● EXERCISE GOAL
Copy out the lines below word for word, with every character unchanged.
● ● ● ●
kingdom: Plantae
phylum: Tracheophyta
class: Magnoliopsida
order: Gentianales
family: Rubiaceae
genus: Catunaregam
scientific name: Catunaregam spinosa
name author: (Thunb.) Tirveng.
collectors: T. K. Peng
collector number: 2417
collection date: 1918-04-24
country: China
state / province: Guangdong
● ● ● ●
● RESULT OF THE EXERCISE
kingdom: Plantae
phylum: Tracheophyta
class: Magnoliopsida
order: Gentianales
family: Rubiaceae
genus: Catunaregam
scientific name: Catunaregam spinosa
name author: (Thunb.) Tirveng.
collectors: T. K. Peng
collector number: 2417
collection date: 1918-04-24
country: China
state / province: Guangdong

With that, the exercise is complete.